### What is expected
Give every line of the material below as a JSON list of strings, one string per line, with blank lines skipped. Leave the pictures out.

---------- Exercise input

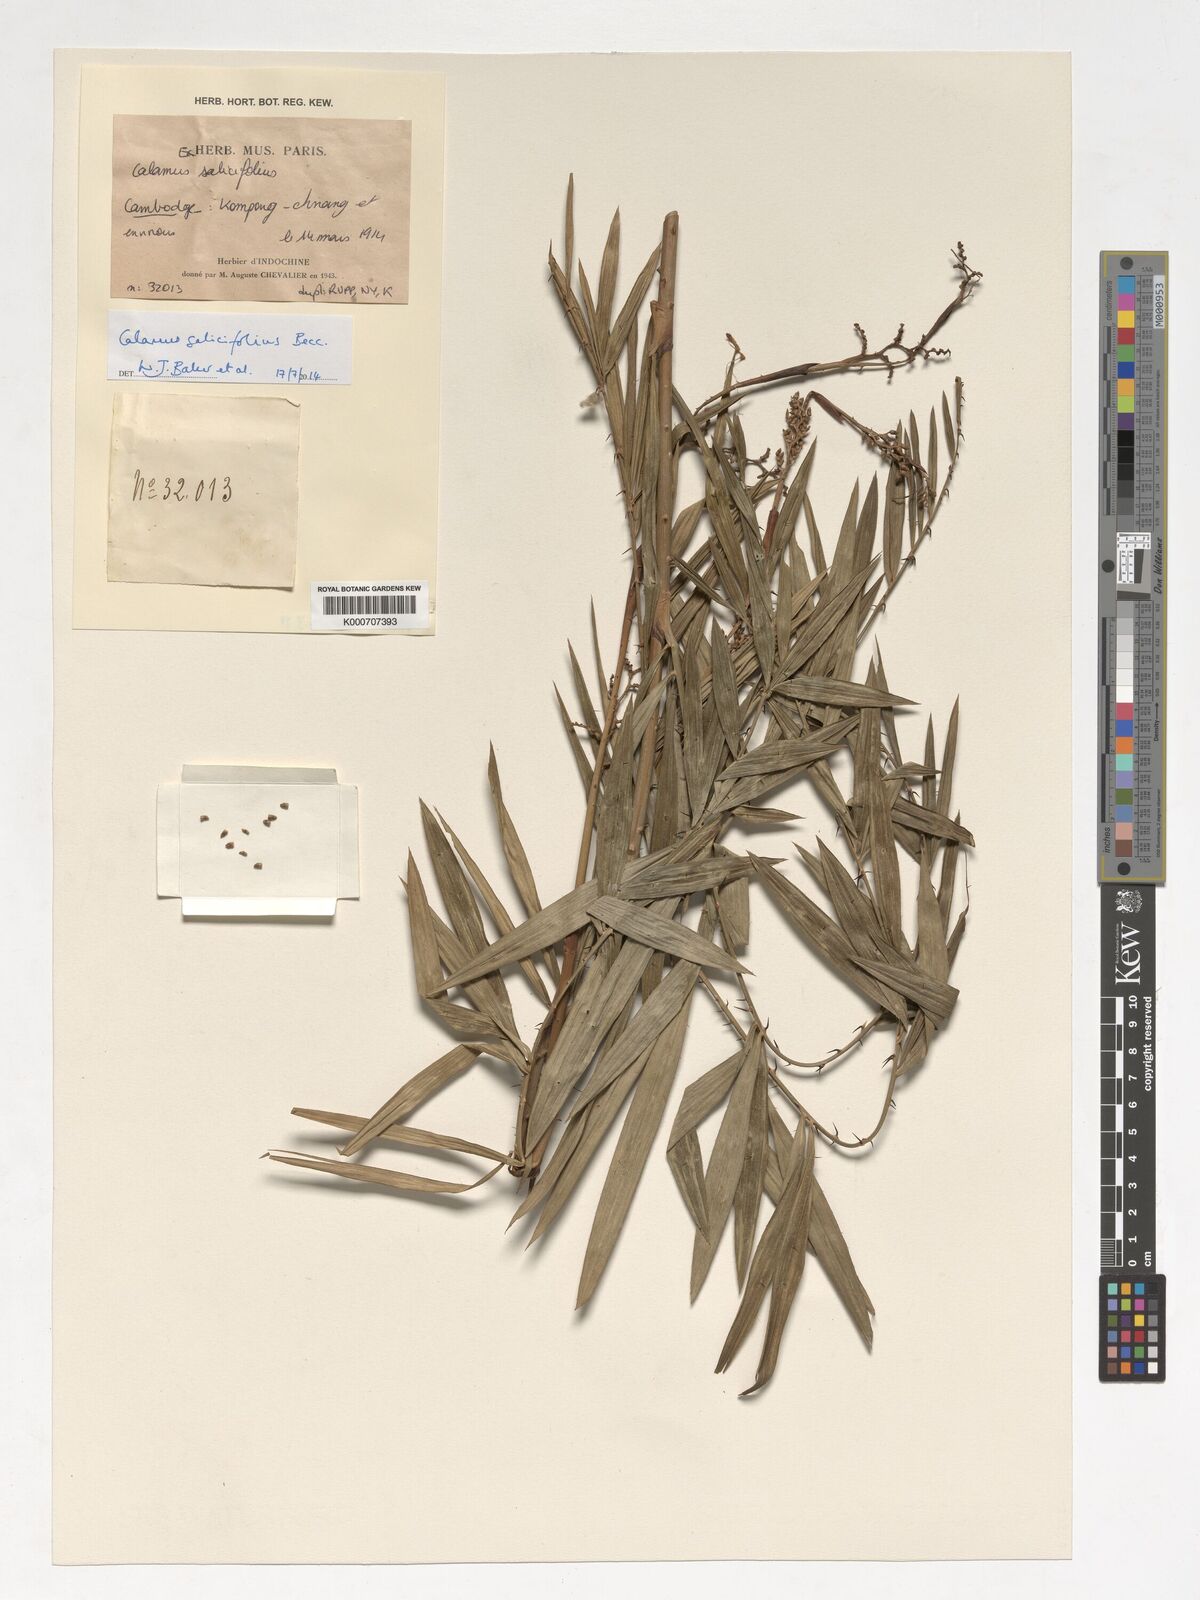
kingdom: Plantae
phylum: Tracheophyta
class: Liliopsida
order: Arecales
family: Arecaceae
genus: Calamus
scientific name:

--------------------

### Response below
[
  "kingdom: Plantae",
  "phylum: Tracheophyta",
  "class: Liliopsida",
  "order: Arecales",
  "family: Arecaceae",
  "genus: Calamus",
  "scientific name:"
]